Le second alinéa de l'article 8 étend le pouvoir des préfets d'interdire des manifestations sur la voie publique. Les préfets ont utilisé cette disposition à 19 reprises, même si neuf de ces rassemblements avaient été déclarés en préfecture. À notre connaissance, 82 arrêtés préfectoraux d'interdiction générale de manifestation ont concerné, dans la même période, des territoires coïncidant le plus souvent avec le département entier et des rassemblements liés principalement à la COP21.

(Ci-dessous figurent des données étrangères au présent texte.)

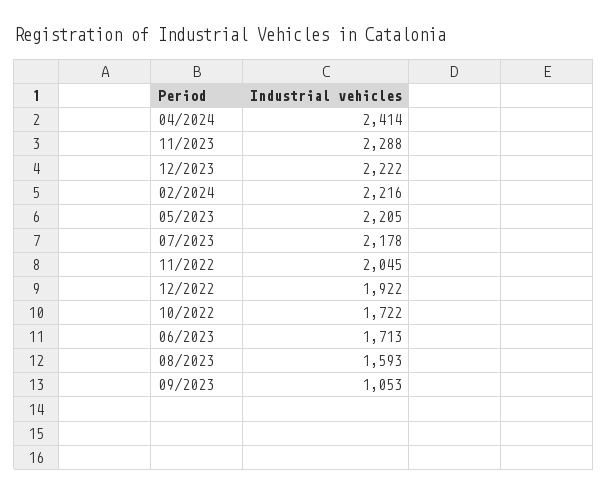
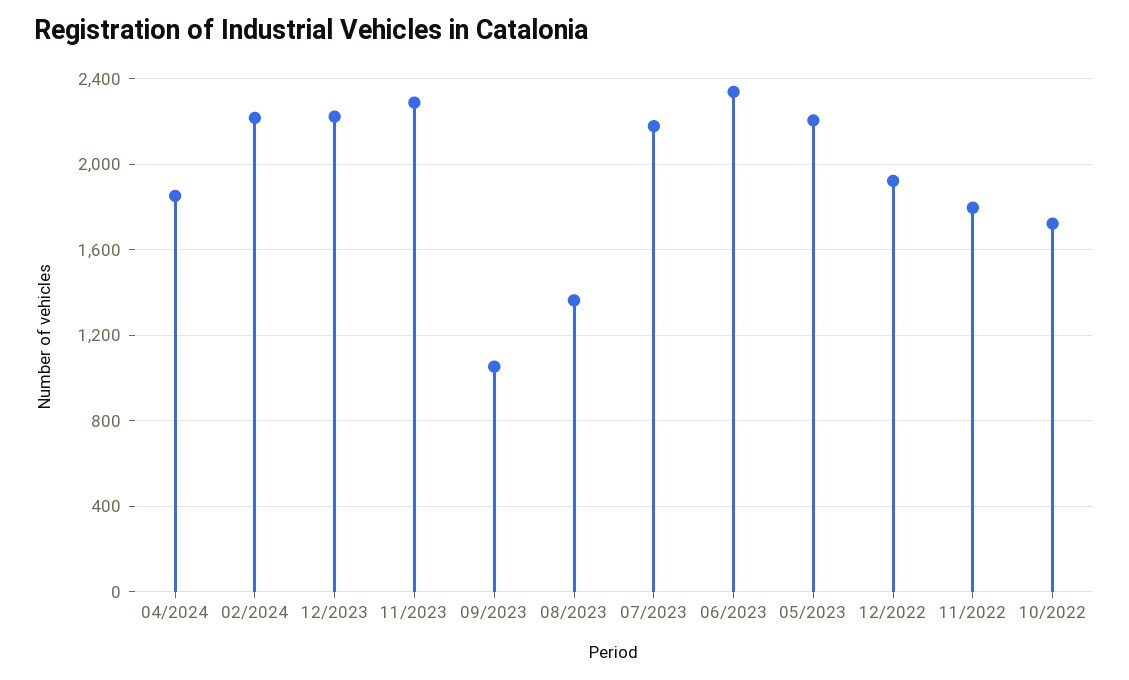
  {
-   "04/2024": 2414,
+   "04/2024": 1850,
    "11/2023": 2288,
    "12/2023": 2222,
    "02/2024": 2216,
    "05/2023": 2205,
    "07/2023": 2178,
-   "11/2022": 2045,
+   "11/2022": 1800,
    "12/2022": 1922,
    "10/2022": 1722,
-   "06/2023": 1713,
+   "06/2023": 2350,
-   "08/2023": 1593,
+   "08/2023": 1350,
    "09/2023": 1053
  }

Enfin, le régime de l'état d'urgence permet de réglementer plus strictement la circulation et l'accès à certains périmètres. Ainsi, le préfet des Pyrénées-Atlantiques a interdit la circulation dans des sites industriels sensibles, son homologue de Mayenne a procédé à des interdictions temporelles afin de favoriser la conduite de perquisitions et celui de l'Yonne a mis en place un couvre-feu pendant trois nuits dans un quartier de Sens. Des interdictions d'accès à certains périmètres ont été prononcées pour la COP21 ou pour la sécurisation d'un site « Seveso ».

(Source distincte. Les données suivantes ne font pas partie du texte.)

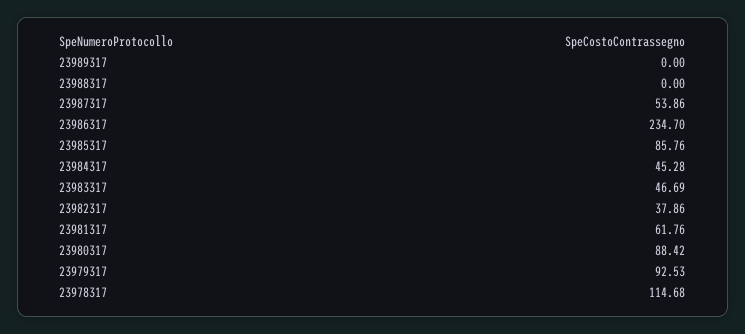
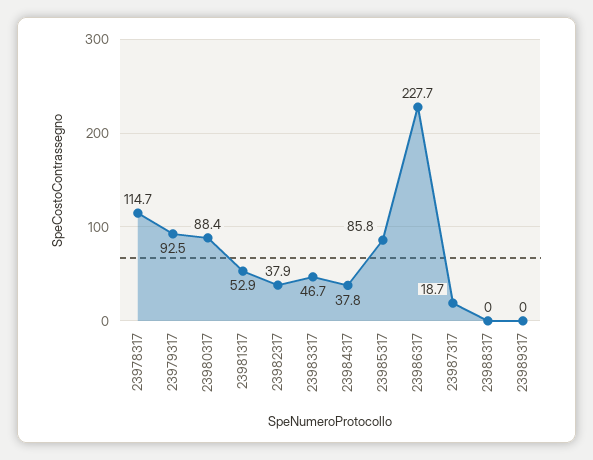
  {
    "23989317": 0,
    "23988317": 0,
-   "23987317": 53.86,
+   "23987317": 18.7,
-   "23986317": 234.7,
+   "23986317": 227.7,
    "23985317": 85.76,
-   "23984317": 45.28,
+   "23984317": 37.8,
    "23983317": 46.69,
    "23982317": 37.86,
-   "23981317": 61.76,
+   "23981317": 52.9,
    "23980317": 88.42,
    "23979317": 92.53,
    "23978317": 114.68
  }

Malgré la diminution du nombre de perquisitions, le contrôle parlementaire reste justifié car l'état d'urgence, centré jusqu'à maintenant sur le terrorisme, va se déplacer sur le terrain du maintien de l'ordre public, à l'occasion de l'Euro de football et du Tour de France. Cet élargissement important légitime le maintien d'un contrôle parlementaire, non pour en contester la nécessité, mais pour assurer à la représentation nationale un regard sur les mesures prises. Monsieur le ministre, nous vous demandons donc de nous communiquer toutes les décisions générales ou individuelles arrêtées par les préfets ; en effet, nous devons veiller à garantir le difficile équilibre entre le respect de l'ordre et celui des libertés dans cette période qui reste exceptionnelle.
Mes chers collègues, conformément aux règles et aux usages applicables aux commissions d'enquête, vous vous prononcerez la semaine prochaine sur la publication des comptes rendus des auditions auxquelles nous avons procédé dans les formes applicables aux commissions d'enquête, depuis l'instauration du contrôle parlementaire de l'état d'urgence. Nous souhaitons rendre publics ces documents avant le 3 juin prochain, l'ensemble des membres de notre Commission pouvant les consulter avant le vote qui, en cas d'issue positive, précédera de cinq jours la publication.
Je tiens à remercier M. Jean-Frédéric Poisson de participer à ce contrôle parlementaire, ainsi que les services de la commission des Lois, qui ont effectué un travail précis et minutieux d'examen de toutes les décisions.